The people who are so insistent upon not being blamed for mental illness should just be asked whether they can be responsible for their behavior. If they can, society has no vested interest in what words are used. But if they cannot, society will continue to blame them despite their very best linguistic arguments. And it probably should.

NAMI might say a person's responsibility for his or her mental health includes taking meds when meds will help, when the benefits outweigh the risks. But this presumes that treatment is all voluntary and patients are adequately informed. Certainly while we have civil commitment, Kendra's Law and the insanity defense, treatment is inextricably intertwined with justice and the police. Psychiatry is a coercive arm of the state.

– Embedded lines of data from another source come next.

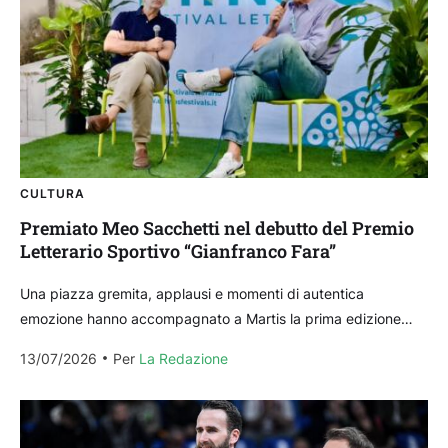
CULTURA
Premiato Meo Sacchetti nel debutto del Premio
Letterario Sportivo “Gianfranco Fara”
Una piazza gremita, applausi e momenti di autentica
emozione hanno accompagnato a Martis la prima edizione
del Premio Letterario Sportivo “Gianfranco Fara”, dedicato alla
13/07/2026
Per 
La Redazione
memoria dello storico presidente...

Individual responsibility must vary inversely with coercion and ignorance.

I think this mysterious fixation on, "It's not your fault when you're mentally ill..." evidences nothing much better than some fear of being discovered (e.g., as a fraud or a criminal). "Stigma" is a smokescreen, it's not the correct project.

The real project of "mental health" should be improving human behavior, and it's not medical.

1 comment:

  1. I abhor the term "mental health." It presumes that behavior can be empirically quantified by science and medicine. I see no evidence of this. Science still has not been able to conclusively answer the question that has bedeviled the human race since time immemorial, What is this peculiar creature called man?

    In my few run-ins with psychiatrists and psychotherapists, I felt absolutely no responsibility for the drugs and do-gooder horse crap they tried to peddle. Ironically, they refused to take responsibility for what they were selling as well. I found them to be very unhelpful and I don't feel that it was my fault.